> [Consegna]:
Puoi formattare come elenco JSON di stringhe le righe dei record, partendo dall'inizio e proseguendo fino alla riga che contiene "base curve: curves: ch0" inclusa, con una stringa per ogni riga e senza righe vuote? Escludi le foto dalla risposta.

> [Dati dell'esercizio]:
━━━━━━━━━━━━━━━━━━━━

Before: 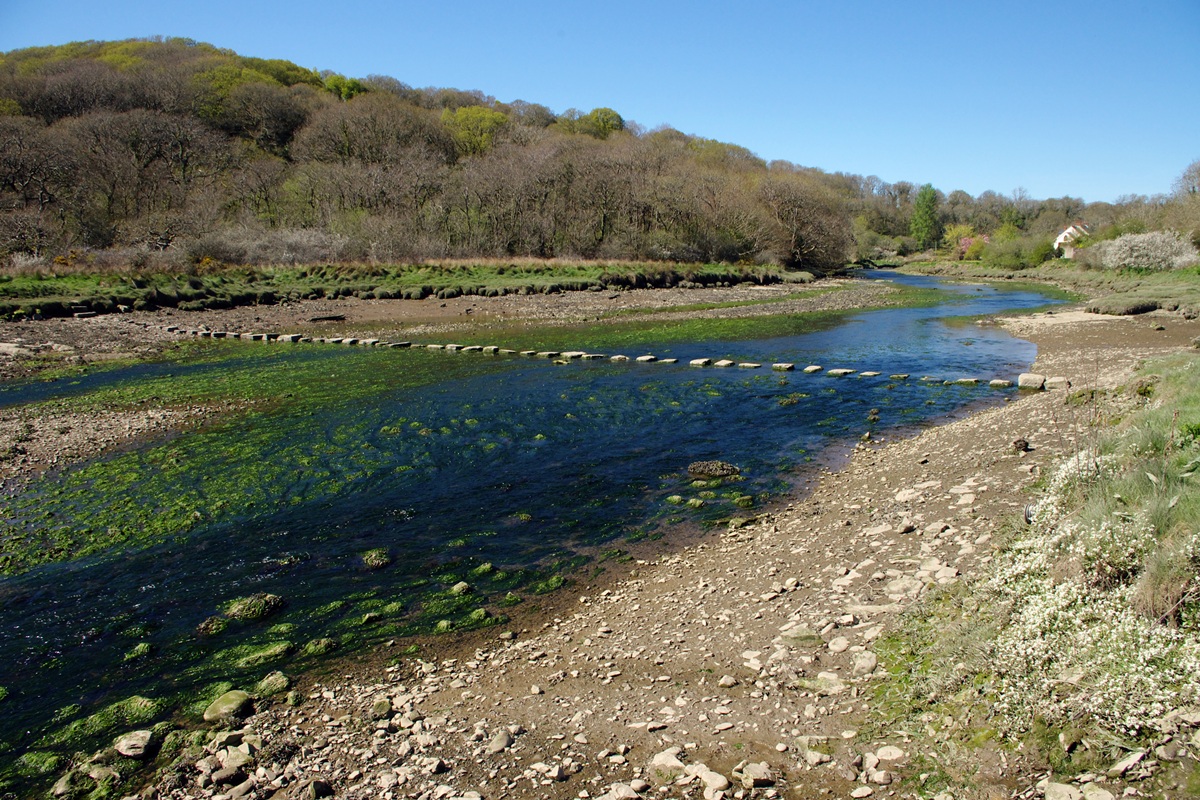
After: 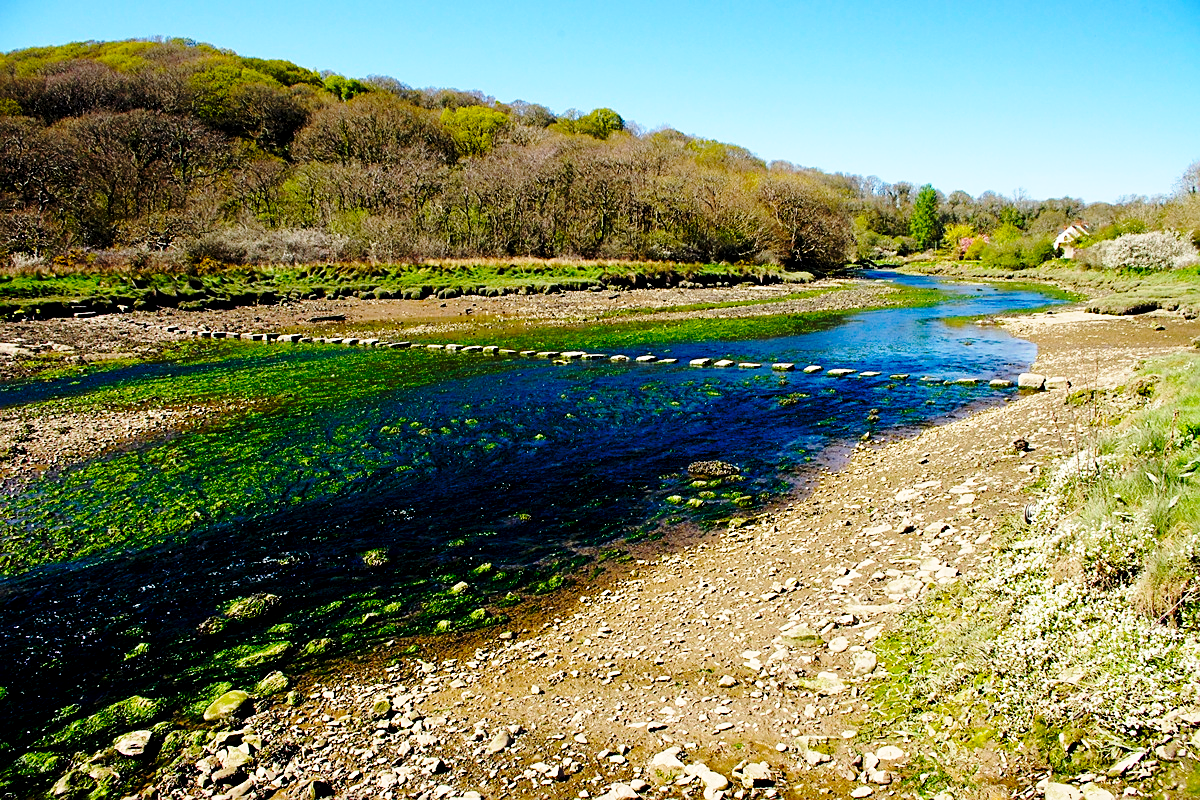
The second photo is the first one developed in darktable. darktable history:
sharpen: on, module defaults
base curve: curves: ch0 [(0, 0) (0.04, 0.03) (0.133, 0.232) (0.448, 0.748) (0.843, 0.968) (1, 1)], preserve colors none
color balance rgb: perceptual saturation grading › global saturation 25%, global vibrance 20%
exposure: black level correction 0.01, exposure 0.011 EV, compensate highlight preservation false
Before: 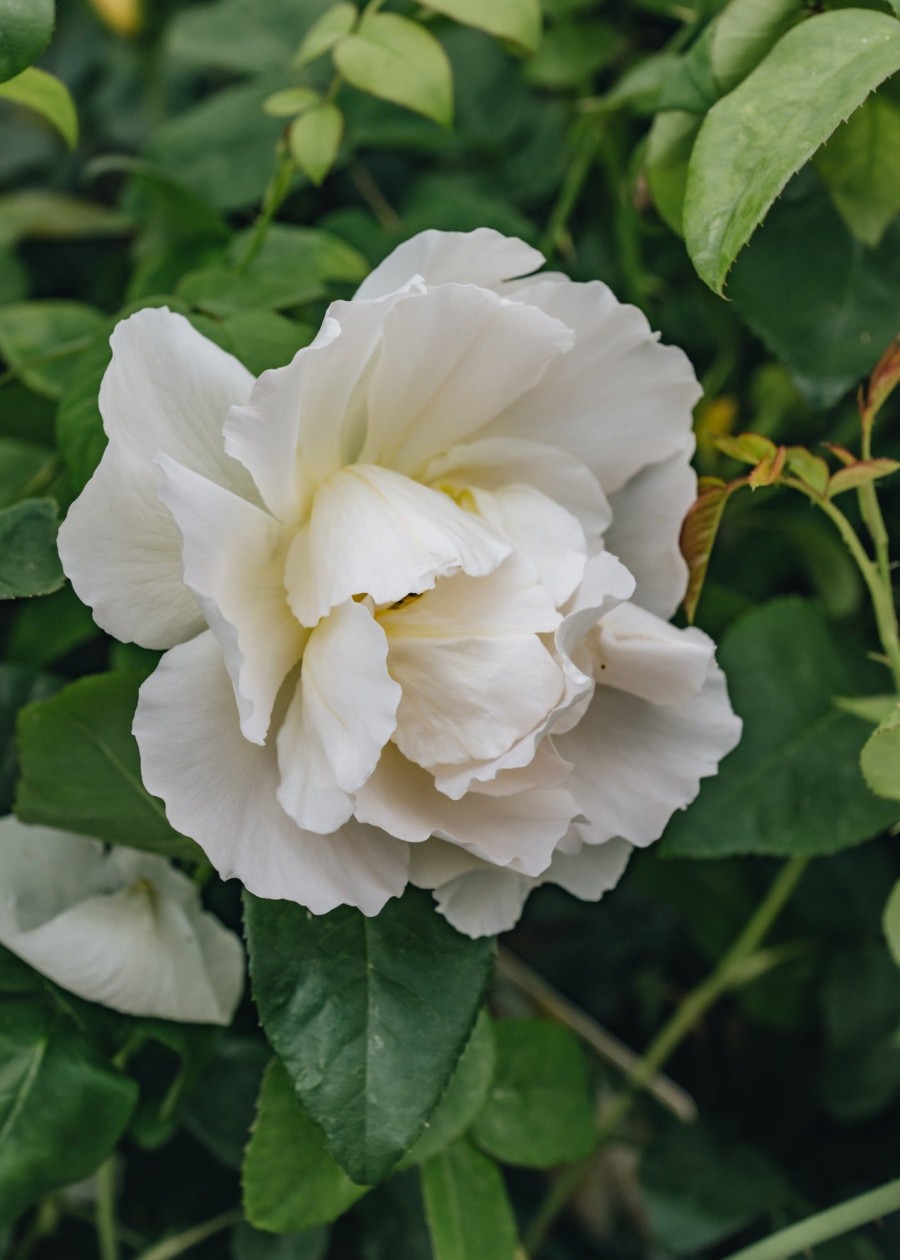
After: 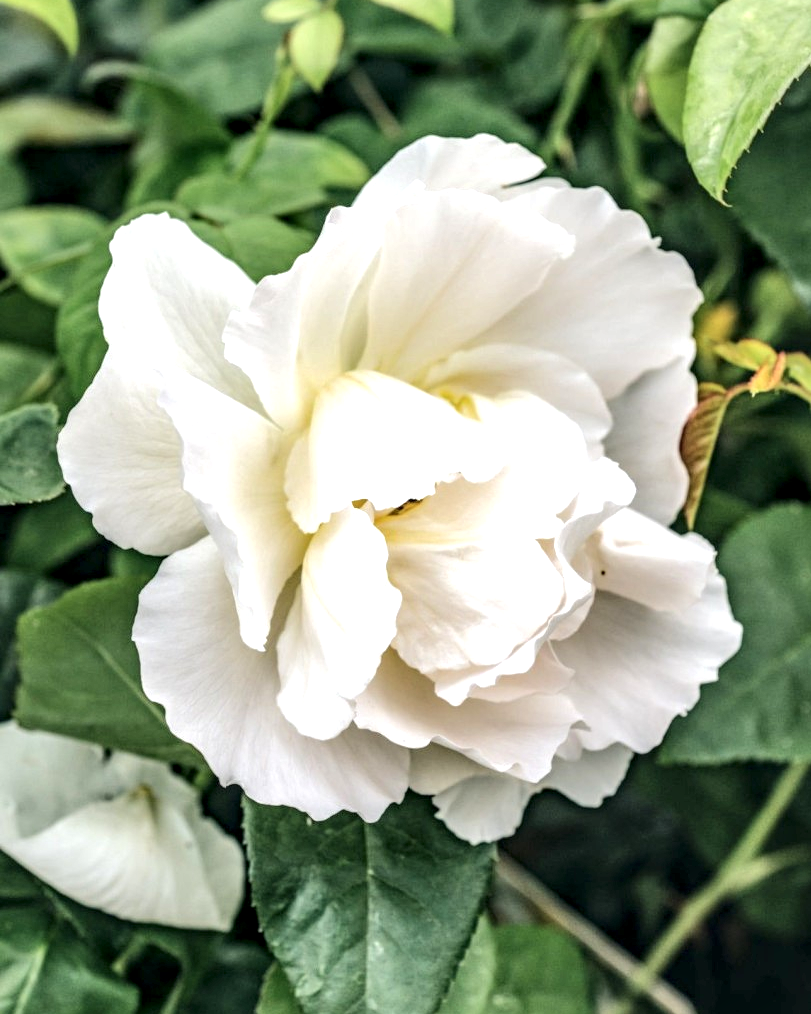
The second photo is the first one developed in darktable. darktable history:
crop: top 7.477%, right 9.844%, bottom 11.989%
tone curve: curves: ch0 [(0, 0) (0.003, 0.012) (0.011, 0.02) (0.025, 0.032) (0.044, 0.046) (0.069, 0.06) (0.1, 0.09) (0.136, 0.133) (0.177, 0.182) (0.224, 0.247) (0.277, 0.316) (0.335, 0.396) (0.399, 0.48) (0.468, 0.568) (0.543, 0.646) (0.623, 0.717) (0.709, 0.777) (0.801, 0.846) (0.898, 0.912) (1, 1)], color space Lab, independent channels, preserve colors none
contrast brightness saturation: contrast -0.087, brightness -0.031, saturation -0.114
local contrast: highlights 21%, shadows 71%, detail 170%
color correction: highlights b* 0.03
exposure: exposure 1.089 EV, compensate exposure bias true, compensate highlight preservation false
tone equalizer: edges refinement/feathering 500, mask exposure compensation -1.57 EV, preserve details no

━━━━━━━━━━━━━━━━━━━━

> [Risposta]:
[
  "Before: ",
  "After: ",
  "The second photo is the first one developed in darktable. darktable history:",
  "sharpen: on, module defaults",
  "base curve: curves: ch0 [(0, 0) (0.04, 0.03) (0.133, 0.232) (0.448, 0.748) (0.843, 0.968) (1, 1)], preserve colors none"
]